━━ SOURCE DOCUMENT ━━

Machine code is difficult for humans to read and interpret. To bridge this gap, a disassembler converts machine code into assembly language. Assembly language provides a direct mapping between numerical machine code and a human-readable version, replacing numerical opcodes and operands with readable strings. Additionally, programmers can write code in assembly language, which an assembler then converts back into machine code for the CPU to execute.

The Fetch, Decode, Execute Cycle

Different components of the CPU work together in order to execute a program each performing a distinct function. By dividing the work into separate stages, multiple instructions can be processed simultaneously at different stages of the cycle, this is called pipelining. Pipelining increases the throughput of the CPU, as one instruction can be fetched while another is decoded, another is executed, and another is writing back.

1. Fetch

The Program Counter (PC) is a special purpose register that always holds the address of the next instruction to be executed. During the fetch stage, the address stored in the PC is copied to the Memory Address Register (MAR). The PC is then incremented to point to the memory address of the subsequent instruction. The CPU retrieves the instruction at the memory address specified by the MAR and copies it into the Memory Data Register (MDR). The instruction is copied to Instruction Register (IR) at the end of fetch cycle.

The PC is incremented immediately after the address stored in it is copied to the MAR and doesn’t wait for the current instruction to complete because in a pipelined CPU, multiple instructions are processed simultaneously at different stages of the instruction cycle. Incrementing the PC right away allows the next instruction to enter the fetch stage while the current instruction is moving through the decode and execute stages. This overlap increases overall instruction throughput.

The control unit orchestrates the entire process, sending signals to the other components to ensure they operate in the correct sequence. It ensures the address is sent to memory, the instruction is fetched, and the PC is incremented.

The initial instruction cycle starts immediately when the system is powered on, using a predefined PC value specific to the system’s architecture (for example, in Intel IA-32 CPUs, the predefined PC value is 0xfffffff0). This address usually points to a set of instructions stored in read-only memory (ROM), which initiates the loading or booting of the operating system.

━━━

_DIRECTIONS_
(a) According to the passage on the CPU instruction cycle, why is the Program Counter incremented right after its address is copied to the Memory Address Register instead of waiting for the current instruction to finish? Answer in one to three sentences.
(b) Could you write the next part of the passage on the CPU instruction cycle, picking up after its last sentence?

━━ DATA SHOWN ━━

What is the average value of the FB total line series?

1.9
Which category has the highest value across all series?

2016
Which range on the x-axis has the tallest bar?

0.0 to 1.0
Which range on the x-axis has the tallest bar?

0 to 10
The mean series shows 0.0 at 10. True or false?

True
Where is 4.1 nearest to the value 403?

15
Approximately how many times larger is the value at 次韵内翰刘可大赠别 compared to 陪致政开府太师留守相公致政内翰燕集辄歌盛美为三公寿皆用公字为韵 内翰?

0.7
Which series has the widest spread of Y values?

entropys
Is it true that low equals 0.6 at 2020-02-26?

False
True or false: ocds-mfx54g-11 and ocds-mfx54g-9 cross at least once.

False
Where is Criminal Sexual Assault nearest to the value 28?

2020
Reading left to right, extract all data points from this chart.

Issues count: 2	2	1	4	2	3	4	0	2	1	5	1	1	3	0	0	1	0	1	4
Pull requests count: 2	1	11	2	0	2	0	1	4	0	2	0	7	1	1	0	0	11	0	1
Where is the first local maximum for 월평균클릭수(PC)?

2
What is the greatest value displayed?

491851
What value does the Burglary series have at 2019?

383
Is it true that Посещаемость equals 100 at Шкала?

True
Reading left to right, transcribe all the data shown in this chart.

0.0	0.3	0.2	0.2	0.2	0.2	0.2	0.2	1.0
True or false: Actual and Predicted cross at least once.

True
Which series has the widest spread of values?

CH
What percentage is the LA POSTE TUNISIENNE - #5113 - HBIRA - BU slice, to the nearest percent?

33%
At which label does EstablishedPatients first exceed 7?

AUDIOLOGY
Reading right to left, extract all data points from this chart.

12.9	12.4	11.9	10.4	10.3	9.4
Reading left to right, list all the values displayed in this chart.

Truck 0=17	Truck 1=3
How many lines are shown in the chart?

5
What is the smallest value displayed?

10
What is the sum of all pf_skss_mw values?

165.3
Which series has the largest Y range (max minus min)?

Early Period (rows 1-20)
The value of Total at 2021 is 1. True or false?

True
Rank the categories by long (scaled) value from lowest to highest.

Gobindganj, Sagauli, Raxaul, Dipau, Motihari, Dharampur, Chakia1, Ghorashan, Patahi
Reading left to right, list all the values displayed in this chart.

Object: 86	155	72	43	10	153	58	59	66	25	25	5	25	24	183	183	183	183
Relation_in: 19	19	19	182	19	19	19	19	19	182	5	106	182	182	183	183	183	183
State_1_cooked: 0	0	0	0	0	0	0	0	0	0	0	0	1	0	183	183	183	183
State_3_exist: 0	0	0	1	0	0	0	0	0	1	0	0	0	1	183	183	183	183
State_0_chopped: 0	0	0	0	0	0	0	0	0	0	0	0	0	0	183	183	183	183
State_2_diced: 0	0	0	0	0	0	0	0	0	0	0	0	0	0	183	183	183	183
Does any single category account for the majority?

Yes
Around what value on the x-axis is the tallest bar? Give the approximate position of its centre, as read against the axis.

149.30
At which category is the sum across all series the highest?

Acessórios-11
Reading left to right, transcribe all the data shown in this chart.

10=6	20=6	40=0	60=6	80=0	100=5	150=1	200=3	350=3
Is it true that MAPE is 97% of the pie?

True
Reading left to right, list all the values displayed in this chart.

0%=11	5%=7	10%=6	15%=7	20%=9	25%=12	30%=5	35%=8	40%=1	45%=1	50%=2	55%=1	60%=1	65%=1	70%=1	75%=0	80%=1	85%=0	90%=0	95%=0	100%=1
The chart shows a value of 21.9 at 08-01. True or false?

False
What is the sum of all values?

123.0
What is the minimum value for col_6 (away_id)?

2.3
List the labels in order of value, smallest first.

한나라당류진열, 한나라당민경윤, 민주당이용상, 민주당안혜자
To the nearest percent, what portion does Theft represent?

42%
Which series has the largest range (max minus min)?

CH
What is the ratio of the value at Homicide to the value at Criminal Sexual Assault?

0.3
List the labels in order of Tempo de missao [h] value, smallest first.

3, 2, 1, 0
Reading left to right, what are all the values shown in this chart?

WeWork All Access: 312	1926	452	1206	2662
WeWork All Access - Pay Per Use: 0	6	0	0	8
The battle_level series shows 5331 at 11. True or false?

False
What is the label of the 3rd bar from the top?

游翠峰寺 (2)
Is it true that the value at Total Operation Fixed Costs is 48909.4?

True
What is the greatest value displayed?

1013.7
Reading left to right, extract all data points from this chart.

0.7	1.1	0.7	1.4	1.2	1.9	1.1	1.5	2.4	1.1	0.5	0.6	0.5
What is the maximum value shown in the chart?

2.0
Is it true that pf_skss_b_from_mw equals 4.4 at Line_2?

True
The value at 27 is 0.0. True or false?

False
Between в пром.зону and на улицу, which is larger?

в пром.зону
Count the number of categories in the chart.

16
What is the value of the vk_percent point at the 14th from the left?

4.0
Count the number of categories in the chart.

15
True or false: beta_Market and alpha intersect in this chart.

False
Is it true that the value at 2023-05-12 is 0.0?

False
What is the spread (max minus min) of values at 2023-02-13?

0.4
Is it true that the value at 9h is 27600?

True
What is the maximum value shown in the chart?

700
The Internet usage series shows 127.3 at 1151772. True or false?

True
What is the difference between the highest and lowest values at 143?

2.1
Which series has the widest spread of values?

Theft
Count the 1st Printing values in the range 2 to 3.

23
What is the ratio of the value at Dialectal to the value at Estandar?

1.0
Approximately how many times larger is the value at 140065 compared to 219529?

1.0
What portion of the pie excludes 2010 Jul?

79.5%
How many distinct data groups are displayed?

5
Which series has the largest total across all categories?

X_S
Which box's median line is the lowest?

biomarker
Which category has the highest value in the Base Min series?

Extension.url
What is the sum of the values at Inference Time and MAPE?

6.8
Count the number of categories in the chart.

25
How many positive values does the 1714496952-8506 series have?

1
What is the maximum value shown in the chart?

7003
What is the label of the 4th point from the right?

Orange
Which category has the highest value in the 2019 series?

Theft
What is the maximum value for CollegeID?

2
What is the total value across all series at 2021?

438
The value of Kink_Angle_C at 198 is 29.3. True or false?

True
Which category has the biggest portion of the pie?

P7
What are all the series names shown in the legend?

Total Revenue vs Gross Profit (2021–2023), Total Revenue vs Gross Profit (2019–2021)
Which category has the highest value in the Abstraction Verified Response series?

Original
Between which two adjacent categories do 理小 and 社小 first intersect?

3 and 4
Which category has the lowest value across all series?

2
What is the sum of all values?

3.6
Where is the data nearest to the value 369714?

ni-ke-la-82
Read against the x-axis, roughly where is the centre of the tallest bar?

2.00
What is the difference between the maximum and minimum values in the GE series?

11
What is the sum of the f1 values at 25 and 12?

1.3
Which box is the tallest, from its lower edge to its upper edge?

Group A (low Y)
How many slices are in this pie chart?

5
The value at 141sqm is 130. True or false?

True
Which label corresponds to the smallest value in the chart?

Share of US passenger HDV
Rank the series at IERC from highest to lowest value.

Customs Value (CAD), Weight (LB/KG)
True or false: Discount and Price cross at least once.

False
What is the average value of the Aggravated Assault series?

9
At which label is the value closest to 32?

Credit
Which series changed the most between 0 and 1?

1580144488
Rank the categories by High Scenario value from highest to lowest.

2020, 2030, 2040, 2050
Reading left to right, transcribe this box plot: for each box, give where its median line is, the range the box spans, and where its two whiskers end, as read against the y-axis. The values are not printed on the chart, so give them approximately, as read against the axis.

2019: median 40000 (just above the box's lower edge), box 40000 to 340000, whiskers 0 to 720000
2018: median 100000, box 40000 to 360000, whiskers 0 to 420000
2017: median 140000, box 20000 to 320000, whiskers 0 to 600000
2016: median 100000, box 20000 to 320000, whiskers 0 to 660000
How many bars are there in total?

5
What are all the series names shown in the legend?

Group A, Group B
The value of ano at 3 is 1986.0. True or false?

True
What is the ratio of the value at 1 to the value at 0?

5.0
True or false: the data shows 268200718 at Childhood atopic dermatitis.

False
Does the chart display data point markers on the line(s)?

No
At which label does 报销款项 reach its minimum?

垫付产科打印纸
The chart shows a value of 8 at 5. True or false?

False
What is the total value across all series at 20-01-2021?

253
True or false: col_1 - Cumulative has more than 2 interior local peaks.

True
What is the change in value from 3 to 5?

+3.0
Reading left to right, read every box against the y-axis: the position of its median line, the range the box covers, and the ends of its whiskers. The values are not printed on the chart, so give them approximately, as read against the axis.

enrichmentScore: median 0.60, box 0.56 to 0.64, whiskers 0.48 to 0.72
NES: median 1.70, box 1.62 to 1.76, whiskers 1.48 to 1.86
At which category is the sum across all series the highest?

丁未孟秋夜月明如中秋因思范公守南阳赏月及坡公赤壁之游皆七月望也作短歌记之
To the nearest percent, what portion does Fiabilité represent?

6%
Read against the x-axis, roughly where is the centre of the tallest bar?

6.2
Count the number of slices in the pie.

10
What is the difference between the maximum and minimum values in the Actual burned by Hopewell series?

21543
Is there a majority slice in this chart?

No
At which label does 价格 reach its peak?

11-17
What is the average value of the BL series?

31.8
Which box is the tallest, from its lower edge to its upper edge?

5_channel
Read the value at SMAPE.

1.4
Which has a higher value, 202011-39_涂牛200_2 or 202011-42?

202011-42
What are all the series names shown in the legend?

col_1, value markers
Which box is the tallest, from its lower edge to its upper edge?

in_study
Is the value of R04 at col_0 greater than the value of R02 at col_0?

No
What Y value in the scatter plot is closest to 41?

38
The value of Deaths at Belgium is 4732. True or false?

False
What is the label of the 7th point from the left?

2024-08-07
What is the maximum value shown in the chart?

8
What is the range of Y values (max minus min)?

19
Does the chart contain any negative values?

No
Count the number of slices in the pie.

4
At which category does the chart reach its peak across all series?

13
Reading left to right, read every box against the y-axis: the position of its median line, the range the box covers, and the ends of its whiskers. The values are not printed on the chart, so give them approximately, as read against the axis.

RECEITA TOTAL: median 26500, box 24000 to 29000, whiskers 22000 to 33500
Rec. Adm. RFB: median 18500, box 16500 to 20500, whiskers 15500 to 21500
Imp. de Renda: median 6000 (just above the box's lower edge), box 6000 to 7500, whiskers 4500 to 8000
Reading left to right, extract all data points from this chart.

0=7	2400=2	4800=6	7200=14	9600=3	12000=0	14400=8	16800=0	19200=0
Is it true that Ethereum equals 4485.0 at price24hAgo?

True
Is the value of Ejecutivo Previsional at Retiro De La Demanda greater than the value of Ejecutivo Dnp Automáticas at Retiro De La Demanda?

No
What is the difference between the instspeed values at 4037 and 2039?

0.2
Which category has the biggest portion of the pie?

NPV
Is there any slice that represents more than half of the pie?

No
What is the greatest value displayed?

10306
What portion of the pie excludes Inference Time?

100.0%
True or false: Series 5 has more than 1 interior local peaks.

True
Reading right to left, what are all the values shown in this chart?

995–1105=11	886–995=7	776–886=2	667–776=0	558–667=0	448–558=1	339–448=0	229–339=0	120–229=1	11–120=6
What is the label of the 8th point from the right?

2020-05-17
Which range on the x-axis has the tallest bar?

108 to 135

━━━

_ANSWERS GIVEN_
(a) In a pipelined CPU, several instructions are processed at once, each at a different stage of the instruction cycle. Incrementing the Program Counter immediately lets the next instruction enter the fetch stage while the current one moves through decode and execute. This overlap raises overall instruction throughput.

(b)
2. Decode

The decode stage involves interpreting the fetched instruction and preparing the necessary components of the CPU for the execution stage. The Instruction Decoder interprets the opcode and determines the type of operation to be performed (e.g., addition, subtraction, load, store), opcode is also used to decide number of operands to be fetched. If the instruction is a memory operation, the decoder also identifies the addressing mode and determines the effective memory address to be used in the following execute stage.

3. Execute

In the execute stage, the CPU carries out the instruction decoded in the previous stage. Depending on the type of instruction, different components of the CPU are involved: If the instruction is an arithmetic or logic operation (such as addition, subtraction, or bitwise operations), the Arithmetic Logic Unit (ALU) is activated. If the instruction involves data transfer (such as loading data from memory into a register or storing data from a register into memory), the CPU will interact with the memory unit. For a load instruction, the CPU sends the memory address to the Memory Address Register (MAR) and retrieves the data from that address into the Memory Data Register (MDR). For a store instruction, it writes the data from the register to the specified memory address. If the instruction is a control operation (such as a jump, branch, or call), the Program Counter (PC) is updated to reflect the new address for the next instruction. This may involve adding an offset to the current PC value or directly loading a new address into the PC.